Constitué de représentants de la sécurité sociale (des syndicats et de la direction), des professionnels de santé du public et du privé, des patients, ce comité paritaire aurait la charge de décider, sur des bases scientifiques et selon un processus démocratique, du contenu des biens et services à rembourser.
Dans le cas des transports sanitaires, cela se traduirait par une restriction des indications éligibles à la sécu, pour les restreindre aux besoins justifiés médicalement.
Rien ne devrait empêcher les mutuelles, dont la très faible part de remboursement de 3% des dépenses de transport sanitaire est injustifiée, de prendre en charge au premier euro des prestations non remboursées par la sécu.
Rien ne devrait empêcher les patients de préférer payer un taxi ou un transport sanitaire, que de financer une voiture personnelle, pour se rendre à un rendez-vous médical.
Pour cela, les professionnels du secteur devraient élargir leur gamme de services et se différencier en qualité, sous peine de laisser la voie libre à Uber.
Comme pour les autres secteurs de la santé, les sources profondes des dérives des dépenses proviennent de la défaillance de l’État sanitaire à remplir son rôle régalien et à déléguer des fonctions clés aux acteurs selon une gouvernance efficace.
Tant que cette réforme de la gouvernance ne sera pas faite, le seul moyen de maitriser les dépenses sera de ne pas revaloriser les professionnels de santé et de retarder la diffusion des innovations.

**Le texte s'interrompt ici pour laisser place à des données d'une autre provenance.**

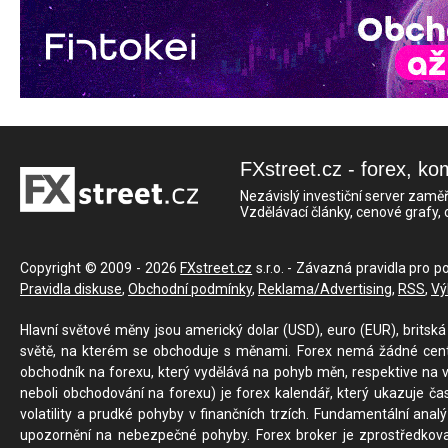
FXstreet.cz - forex, ko
Nezávislý investiční server zaměř
Vzdělávací články, cenové grafy,
Copyright © 2009 - 2026
FXstreet.cz
s.r.o. - Závazná pravidla pro p
Pravidla diskuse
,
Obchodní podmínky
,
Reklama/Advertising
,
RSS
,
Vý
Hlavní světové měny jsou americký dolar (USD), euro (EUR), britská 
světě, na kterém se obchoduje s měnami. Forex nemá žádné centrál
obchodník na forexu, který vydělává na pohyb měn, respektive na v
neboli obchodování na forexu) je forex kalendář, který ukazuje č
volatility a prudké pohyby v finančních trzích. Fundamentální ana
upozornění na nebezpečné pohyby. Forex broker je zprostředkov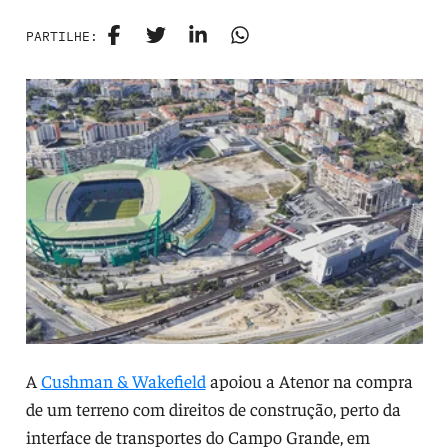
PARTILHE:
A
Cushman & Wakefield
apoiou a Atenor na compra
de um terreno com direitos de construção, perto da
interface de transportes do Campo Grande, em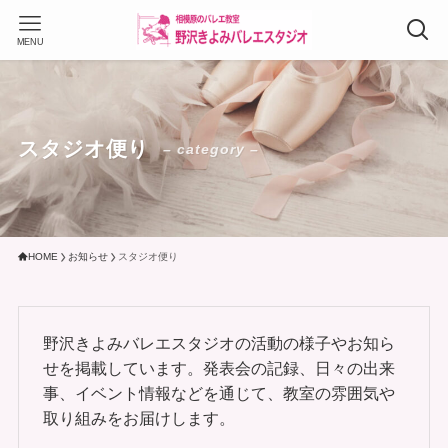
MENU
スタジオ便り
– category –
HOME
お知らせ
スタジオ便り
野沢きよみバレエスタジオの活動の様子やお知ら
せを掲載しています。発表会の記録、日々の出来
事、イベント情報などを通じて、教室の雰囲気や
取り組みをお届けします。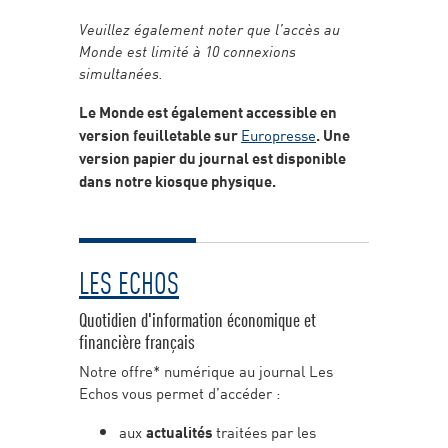
Veuillez également noter que l’accès au
Monde est limité à 10 connexions
simultanées.
Le Monde est également accessible en
version feuilletable sur
Europresse
. Une
version papier du journal est disponible
dans notre kiosque physique.
LES ECHOS
Quotidien d'information économique et
financière français
Notre offre* numérique au journal Les
Echos vous permet d’accéder :
aux
actualités
traitées par les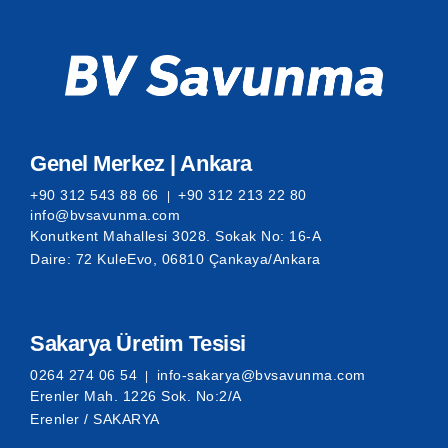
Genel Merkez | Ankara
+90 312 543 88 66
+90 312 213 22 80
|
info@bvsavunma.com
Konutkent Mahallesi 3028. Sokak No: 16-A
Daire: 72 KuleEvo, 06810 Çankaya/Ankara
Sakarya Üretim Tesisi
0264 274 06 54
info-sakarya@bvsavunma.com
|
Erenler Mah. 1226 Sok. No:2/A
Erenler / SAKARYA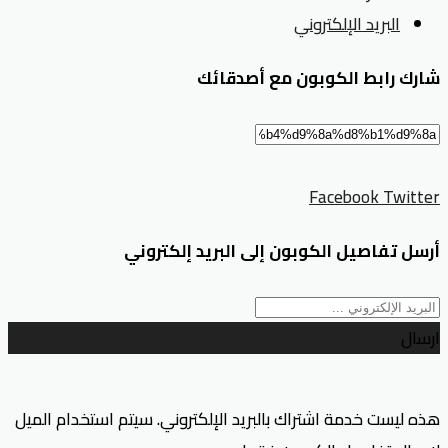
البريد الإلكتروني
شارك رابط الكوبون مع أصدقائك
Facebook
Twitter
أرسل تفاصيل الكوبون إلى البريد إلكتروني
ارسال
هذه ليست خدمة اشتراك بالبريد الإلكتروني. سيتم استخدام الميل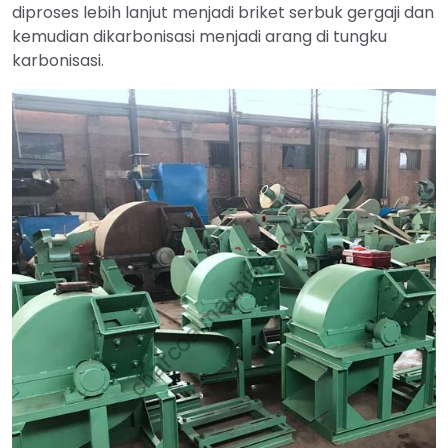
diproses lebih lanjut menjadi briket serbuk gergaji dan
kemudian dikarbonisasi menjadi arang di tungku
karbonisasi.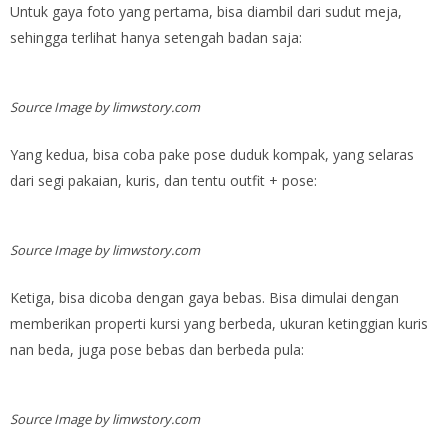
Untuk gaya foto yang pertama, bisa diambil dari sudut meja,
sehingga terlihat hanya setengah badan saja:
Source Image by limwstory.com
Yang kedua, bisa coba pake pose duduk kompak, yang selaras
dari segi pakaian, kuris, dan tentu outfit + pose:
Source Image by limwstory.com
Ketiga, bisa dicoba dengan gaya bebas. Bisa dimulai dengan
memberikan properti kursi yang berbeda, ukuran ketinggian kuris
nan beda, juga pose bebas dan berbeda pula:
Source Image by limwstory.com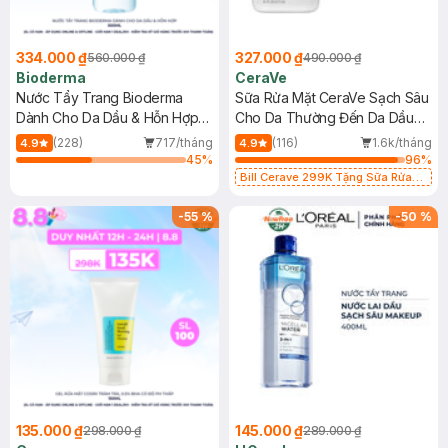
334.000 ₫
327.000 ₫
560.000 ₫
490.000 ₫
Bioderma
CeraVe
Nước Tẩy Trang Bioderma
Sữa Rửa Mặt CeraVe Sạch Sâu
Dành Cho Da Dầu & Hỗn Hợp
Cho Da Thường Đến Da Dầu
500ml
473ml
(228)
717/tháng
(116)
1.6k/tháng
4.9
4.9
45
%
96
%
Bill Cerave 299K Tặng Sữa Rửa
Mặt Cerave 30ml (SL có hạn)
-
55
%
-
50
%
135.000 ₫
145.000 ₫
298.000 ₫
289.000 ₫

Cette réforme de nature très politique, réalisable à court terme, source de gains d’efficience immédiats, aurait en plus un large soutien des acteurs de la santé.
Alors que État et CNAM se complaisent à demander plus de pertinence dans les actes réalisés par les professionnels, ils font preuve d’un certain laxisme dans la sélection des biens et services à rembourser par la sécu.
Cette gestion dynamique et juste du panier remboursable est pourtant une condition sine qua non pour mieux rémunérer les soignants et l’innovation tout en maitrisant les dépenses.
A ce jour, la technostructure réussit encore à convaincre le personnel politique de regarder ailleurs, en faisant des soignants et des soignés les seuls bouc-émissaires d’une crise dont elle est largement co-responsable.
Tant que cette situation durera, tant que le Politique (et donc la démocratie) ne reprendra pas la main, le déclin du système persistera, quel que soit le gouvernement en place puisqu’il n’est pas celui qui pilote réellement notre système de santé.